Rabbi Yehuda Glick, the Israeli targeted in a Jerusalem shooting attack, is one of the most high-profile campaigners for Jewish prayer rights at the flashpoint Al-Aqsa mosque compound.
Like others in the messianic nationalist right Glick, 48, is loathed by Palestinians who see any Jewish presence on the plateau in the Old City, which houses Islam's third-holiest shrine, as an intolerable provocation.
A high-profile figure who has made no secret of his passion to see Jews praying at the compound, Glick nearly paid with his life on Wednesday when a Palestinian gunman on a motorbike opened fire, hitting him in the stomach, chest, neck and arm.
He was critically wounded, although his condition is now classed as very serious but stable, medics say.
Easily spotted in a crowd, the tall, bearded redhead was born in New York and immigrated to Israel at the age of nine with his family.
His father, Professor Shimon Glick, said his son's goal in life was to see the lifting of the Israeli police ban on Jewish prayer at the compound, which is known to Jews as the Temple Mount after the two Jewish temples that stood there in Biblical times.
It is Judaism's holiest site.
A tour guide by profession, the 48-year-old recently told an Israeli newspaper that the esplanade was at the core of his being.
"The Temple Mount is the source of my life and also the source of my income," he told Yediot Aharonot.
A resident of Otniel, an Orthodox Jewish settlement south of Hebron in the West Bank, Glick said he had visited the compound "more than a thousand times".
A prolific communicator, Glick has been known to send daily statements to the media, complaining of the "harassment" suffered by Jewish visitors to the compound -- by both Muslim worshipers and the Israeli police.

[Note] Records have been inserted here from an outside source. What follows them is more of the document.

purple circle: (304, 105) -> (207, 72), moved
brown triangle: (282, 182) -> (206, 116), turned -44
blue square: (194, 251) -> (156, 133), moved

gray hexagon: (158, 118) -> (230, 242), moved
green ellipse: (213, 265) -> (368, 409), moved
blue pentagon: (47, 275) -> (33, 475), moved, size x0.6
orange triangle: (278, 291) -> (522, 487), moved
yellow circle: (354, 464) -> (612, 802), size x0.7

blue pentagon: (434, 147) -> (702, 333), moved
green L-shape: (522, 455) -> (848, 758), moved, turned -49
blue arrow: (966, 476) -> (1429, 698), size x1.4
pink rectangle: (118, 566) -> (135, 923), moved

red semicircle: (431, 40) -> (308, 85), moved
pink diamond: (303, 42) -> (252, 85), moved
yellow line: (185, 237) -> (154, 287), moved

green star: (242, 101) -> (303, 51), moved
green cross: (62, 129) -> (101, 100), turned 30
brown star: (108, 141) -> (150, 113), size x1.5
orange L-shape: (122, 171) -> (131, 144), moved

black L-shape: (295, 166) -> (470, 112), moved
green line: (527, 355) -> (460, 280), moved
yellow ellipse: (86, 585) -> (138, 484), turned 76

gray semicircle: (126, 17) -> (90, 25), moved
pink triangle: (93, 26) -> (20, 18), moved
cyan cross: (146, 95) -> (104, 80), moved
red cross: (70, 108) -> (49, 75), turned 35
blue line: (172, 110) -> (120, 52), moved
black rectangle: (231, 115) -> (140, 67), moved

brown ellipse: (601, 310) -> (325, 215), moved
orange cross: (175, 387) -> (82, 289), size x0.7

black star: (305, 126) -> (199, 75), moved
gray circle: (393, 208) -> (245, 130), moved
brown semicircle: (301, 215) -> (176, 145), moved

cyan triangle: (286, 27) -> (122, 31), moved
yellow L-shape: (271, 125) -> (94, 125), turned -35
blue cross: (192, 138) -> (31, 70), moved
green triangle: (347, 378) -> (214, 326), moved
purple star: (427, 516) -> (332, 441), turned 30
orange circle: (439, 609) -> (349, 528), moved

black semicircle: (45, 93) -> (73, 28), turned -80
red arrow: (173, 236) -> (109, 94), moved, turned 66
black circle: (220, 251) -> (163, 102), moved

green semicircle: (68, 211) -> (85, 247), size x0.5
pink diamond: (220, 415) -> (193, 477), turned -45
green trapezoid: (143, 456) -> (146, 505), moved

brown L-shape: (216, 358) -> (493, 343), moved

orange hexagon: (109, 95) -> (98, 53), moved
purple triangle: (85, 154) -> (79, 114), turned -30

He had been arrested several times for trying to pray at the Temple Mount -- an act forbidden by Israeli police who say it is likely to engender friction with Muslim worshipers.
Visiting the site is also banned by Israel's chief rabbinate which says it is forbidden under Jewish law due to issues of ritual impurity.
His father said he had been the object of a Palestinian hate campaign.
"He has for several days been the target of specific death threats in the Palestinian media," he told public radio.
The shooting took place as Glick was leaving an Israeli cultural center after delivering an address entitled: "Israel returns to the Temple Mount."
His assailant, who was shot dead by Israeli police early on Thursday, was employed at the center’s restaurant and had just finished his shift when he opened fire at Glick.
Glick is the current head of the Temple Mount Heritage Foundation, one of several religious-nationalist groups seeking to build a Third Jewish Temple on the mount, an act which would likely unleash a political and religious tsunami throughout the Islamic world and beyond.
The influence of such groups on the right wing of Prime Minister Benjamin Netanyahu's Likud party has led one of its MPs to push a draft law calling for increased Jewish access to the site.
But Netanyahu has reassured Jordan, which has custodial rights over the Al-Aqsa compound and other Muslim sites in the city, that there will be no change to the status quo.